When you reproduce the data, keep every word exactly as it stands and leave the pictures out.
Input data Block Start
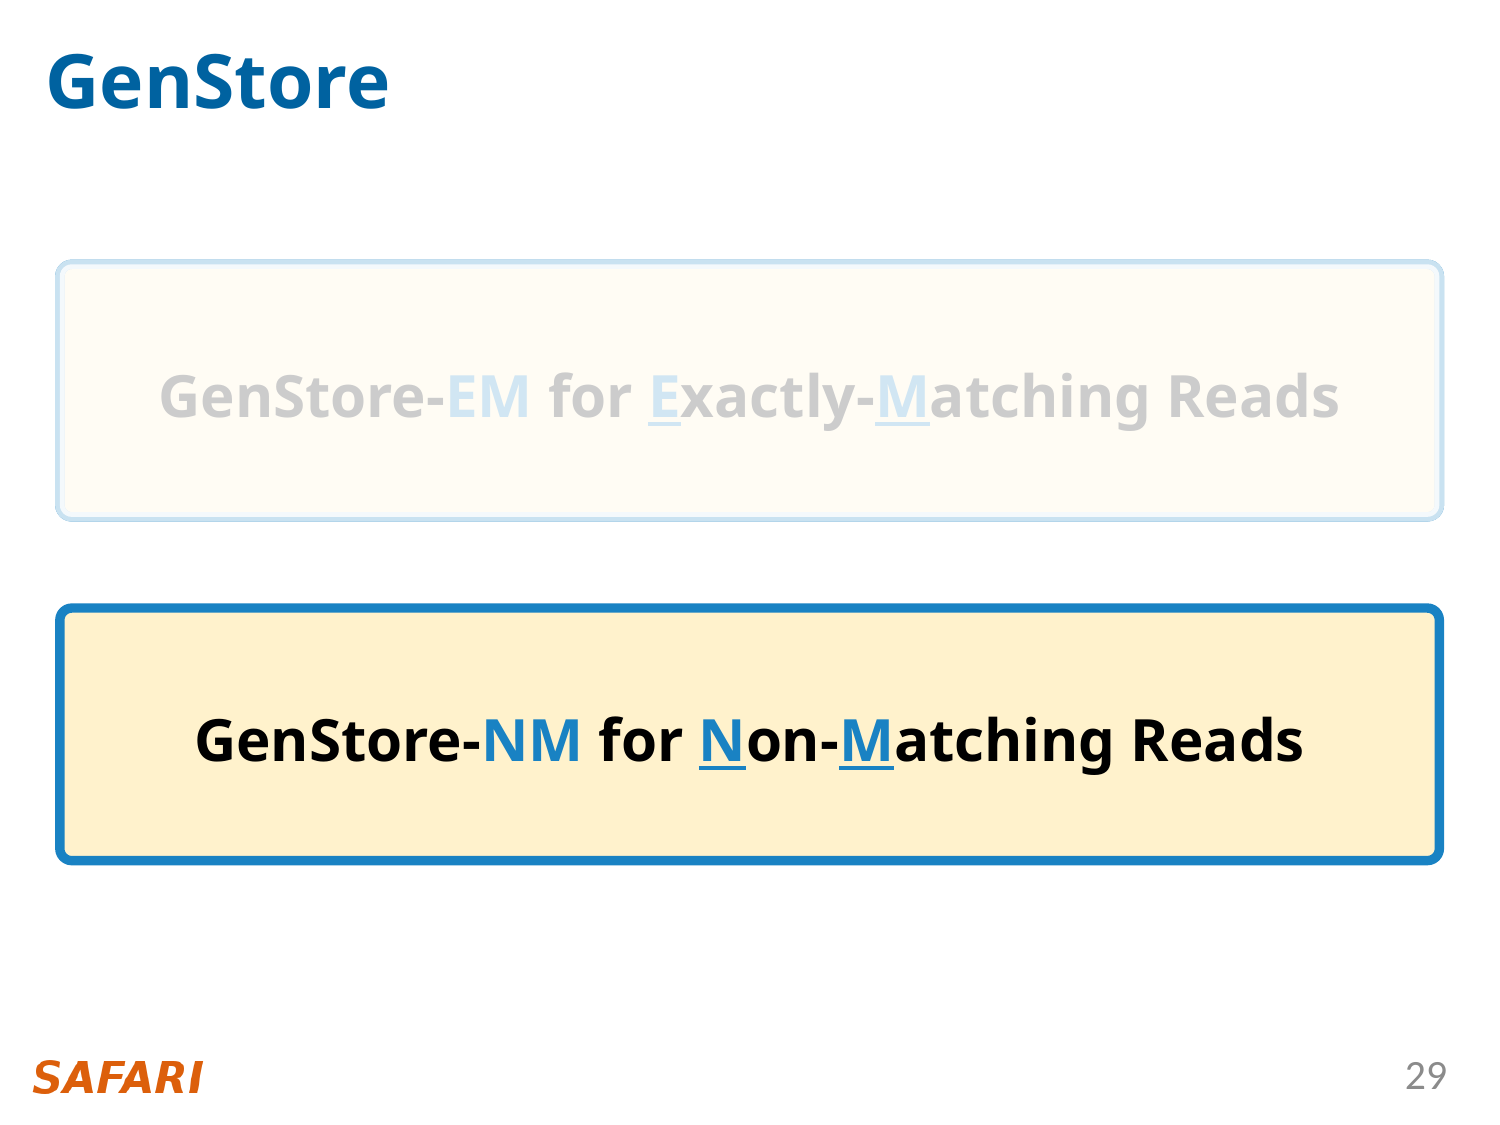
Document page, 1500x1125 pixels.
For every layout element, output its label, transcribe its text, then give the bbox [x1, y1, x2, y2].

title GenStore [31, 15, 1475, 143]
picture [31, 1051, 209, 1104]
text_box GenStore-NM for Non-Matching Reads [59, 608, 1440, 861]
text_box [59, 264, 1440, 517]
Input data Block End
◆ Response below
Document page, 1500x1125 pixels.
For every layout element, output its label, transcribe its text, then give the bbox [x1, y1, x2, y2].

title GenStore [31, 15, 1475, 143]
picture [31, 1051, 209, 1104]
text_box GenStore-NM for Non-Matching Reads [59, 608, 1440, 861]
text_box [59, 264, 1440, 517]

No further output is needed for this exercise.